Paper Planes (UK Rating: U)
Anybody heard of the World Paper Planes Championships? Believe it or not, the event really does exist, and it's partly the inspiration behind the new family film, Paper Planes, which is released in selected cinemas on Friday, 23rd October.More specifically, the film's based on Dylan Parker, who took part in the 2009 championships. His story was turned into an episode of a TV series, Fly with Me, which was seen by film director Robert Connolly, and the result is Paper Planes, with Parker as an advisor. In the film, twelve-year-old Dylan (Ed Oxenbould) lives in The Outback with his dad (Sam Worthington). Dylan is fascinated by wildlife, and his granddad was a pilot in World War II, so flying is in his blood, and it shows in his talent for paper planes. It also helps him forget that life at home isn't wonderful - his mum died recently and his father is struggling to cope - and it ultimately opens up a whole new world for him.

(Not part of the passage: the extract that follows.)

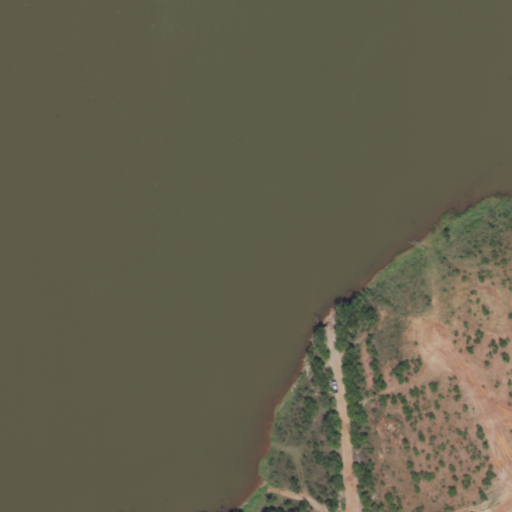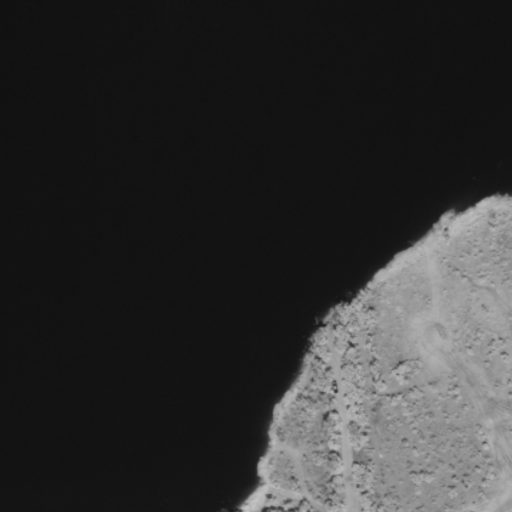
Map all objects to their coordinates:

The result is a multi-layered film viewed very much through the eyes of Dylan and the other children. It starts with his talent for making something special out of a simple A4 sheet of paper: his first attempt is like a dream sequence, flying so far that it seems impossible. Then there's his big adventure in the outside world, taking him first of all to Sydney, and then to Japan, a genuinely foreign land in all senses of the word, and the third layer is his relationship with his dad. The boy misses his mum deeply, yet seems to be coping much better than the so-called adult: all his dad can do is think about how bad he feels and that comes first, above everything, but this is a warm-hearted film, so it's a given that things will work out fine in the end.
Where it falls down is in its special effects, which simply aren't up to the standard of the rest of the movie. The flying planes in the competitions don't convince: the film may have an endearing simplicity, but that's no excuse, and the same applies to the recurring close-ups of a bird of prey in flight, which is a shame because they undermine what is otherwise a good looking film.